Ciertas películas viven construidas, sea o no de manera consciente, bajo un curioso desequilibrio. En su afán por recrear una época o un contexto temporal concreto, el argumento parece desdibujarse en favor de una perceptible recreación de los lugares y de las apariencias, como si el verdadero relato estuviera en la propia reconstrucción de un período histórico. La fotografía se convierte en protagonista. La música, en la auténtica narradora.
Gilles Bourdos sabe que su historia cuenta los últimos días de un pintor de renombre, pero afronta su película con entrega absoluta por el detalle, como si el filme realmente aspirase no a evocar un momento pasado, sino a reconstruirlo con la esperanza de poder revivirlo a todas luces.
Por eso, no importa que Ping Bin Lee, legendario operador de cámara que participase en buena parte del mejor cine asiático de la pasada década, se adueñe de la narración y convierta cada secuencia en un cuidadoso estudio sobre la luz. Lo que en otro filme supondría algo del todo accesorio aquí se revela elemento protagonista. Sólo así, tal vez, pueda aparecer realmente la mirada misma de un pintor obsesionado con la luz y la perspectiva. Una mirada que trasluce a través de la cámara y que pretende compartir el regocijo ante la infinita belleza del mundo.

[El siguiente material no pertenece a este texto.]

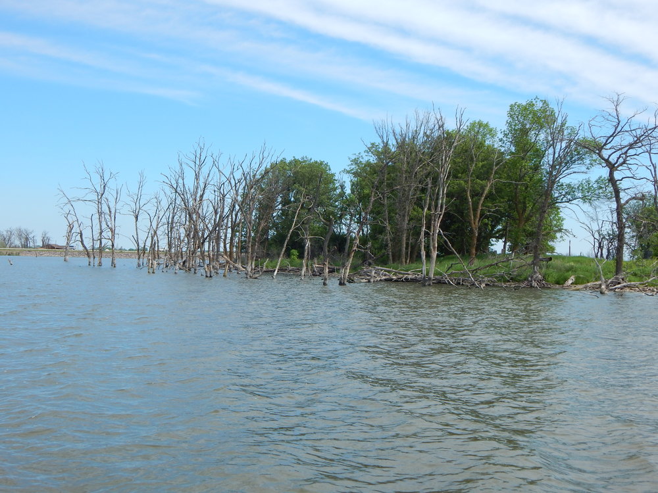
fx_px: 817
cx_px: 329
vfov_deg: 33.6
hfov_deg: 43.9
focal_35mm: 43
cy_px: 246
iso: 125
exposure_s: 1/1000
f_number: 3.6
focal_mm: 7.7
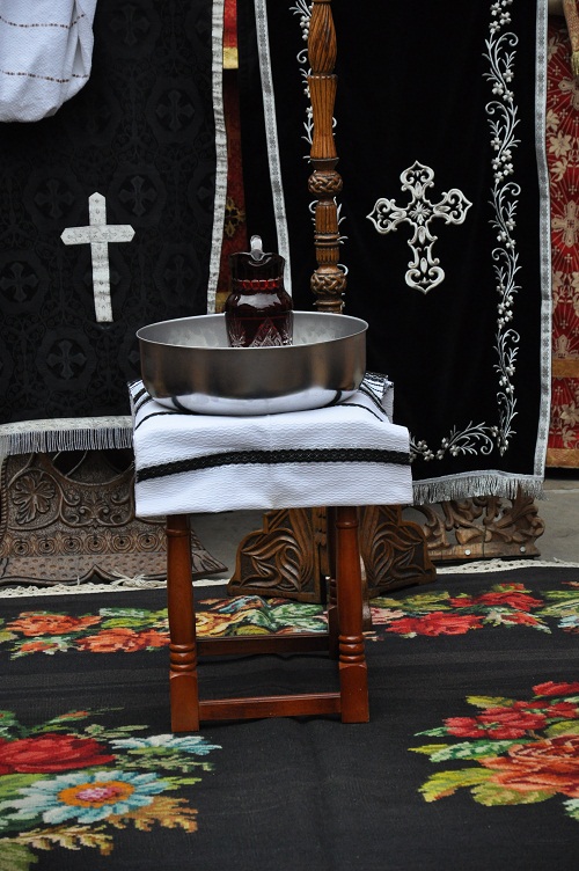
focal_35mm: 158
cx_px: 290
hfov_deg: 8.7
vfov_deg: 13.1
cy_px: 436
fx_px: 3806
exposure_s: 1/3200
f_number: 8
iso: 1250
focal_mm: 105
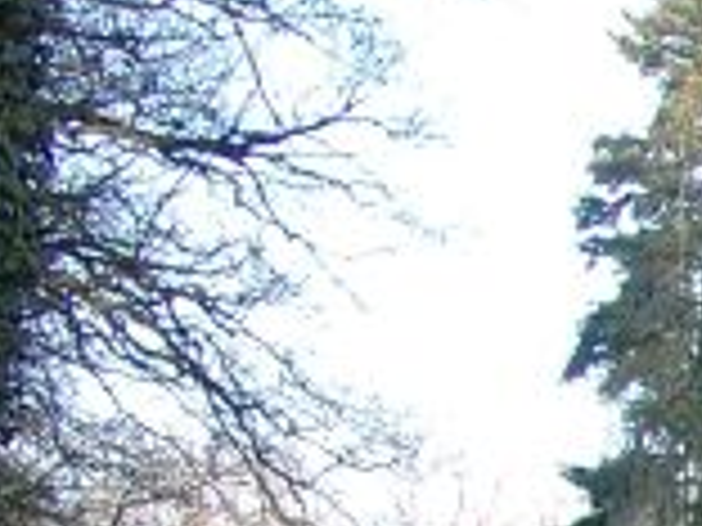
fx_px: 3529
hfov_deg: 9.8
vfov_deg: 8.2
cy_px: 922
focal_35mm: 174
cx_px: 1791
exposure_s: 1/104
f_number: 2.8
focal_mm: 7.13
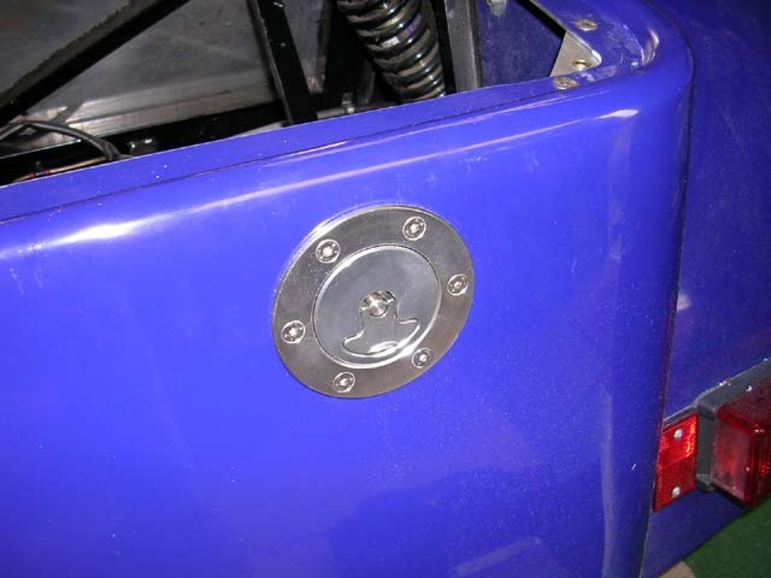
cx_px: 386
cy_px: 289
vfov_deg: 37.7
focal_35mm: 38
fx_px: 846
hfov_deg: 49.0
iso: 50
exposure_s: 1/60.1
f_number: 2.8
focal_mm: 5.8
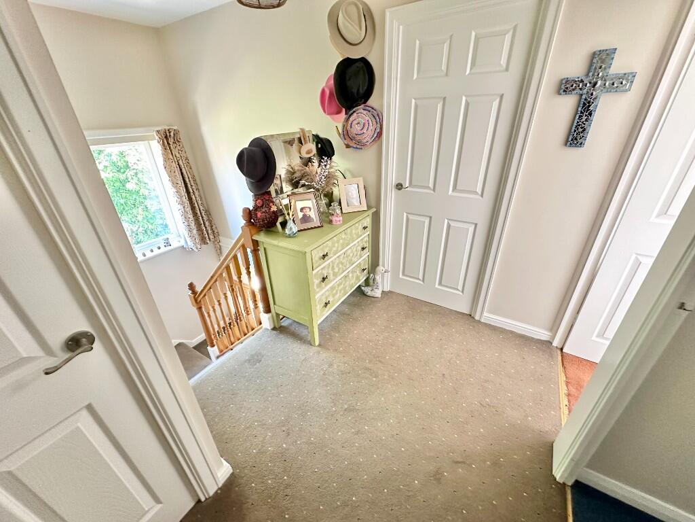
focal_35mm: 14
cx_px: 348
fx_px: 281
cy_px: 261
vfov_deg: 85.7
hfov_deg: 102.1
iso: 640
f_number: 2.2
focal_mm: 2.22
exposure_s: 1/60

Como realizador, Bourdos posee infinita elegancia y una delicadeza evidente, pero esa belleza de la mirada no se traduce en fortalezas narrativas. El realizador se abandona al score de Alexandre Desplat. La música conduce a las imágenes y las hace fluir a través de un ritmo recurrente, a partir del cual se vertebra todo el discurso de la película. Música y luz, por encima de cualquier consideración de puesta en escena. Lo importante no son tanto los acontecimientos como la mirada de aquellos que los protagonizan: el viento entre los árboles, la luz que se filtra entre los pliegues de un vestido o el tacto de los rizos en el pelo de una mujer. Convertir esos delicados instantes en el centro de atención es la mayor virtud de Renoir.
El título del filme de Bourdos no incluye ningún nombre, sólo un simple apellido. Esta pequeña sutileza es, en realidad, un detalle de vital importancia. No estamos ante una película de Auguste Renoir, el gran pintor. El relato ofrece la misma consideración hacia Jean Renoir, hijo del artista y también figura vital para la historia del cine. De modo que no nos enfrentamos a una película biográfica al uso, sino más bien a un retablo en el que confluyen distintas personalidades en un momento muy concreto de sus vidas. La película sólo se preocupa en hacernos ver la realidad tal y como ellos podrían haberla entendido.
Así que el título de la película no hace referencia a las personas sino a la inquietud, que traspasa generaciones, por atrapar la belleza del mundo sea cual sea el medio para conseguirlo. “El sufrimiento pasa, pero la belleza permanece”, dice el pintor. Una frase que queda traducida en imágenes, pues los acontecimientos de la propia película no pueden competir nunca con la belleza de esa recreación de la mirada. Renoir tiene que superar continuamente las fronteras del biopic rancio a través de su buen gusto estético y de una aparente ausencia de ambiciones, porque en cuanto lo “histórico” se superpone a la mirada poética la película se viene abajo, pierde su tierna identidad y reluce en ella la peor cara del serial televisivo.
Y de ahí nace el secreto por el que Renoir consigue superar los pequeños defectos y que sus virtudes reluzcan lo suficiente. En las intenciones de bucear en la historia para encontrar la pasión de unos hombres que se desvivían por retratar la belleza del mundo, Bourdos encuentra también una forma con la que acercarse a esa época. Una manera de enfrentarse a su película. Filmar se transforma en mirada, y la mirada se convierte en la forma de enfrentarse al mundo.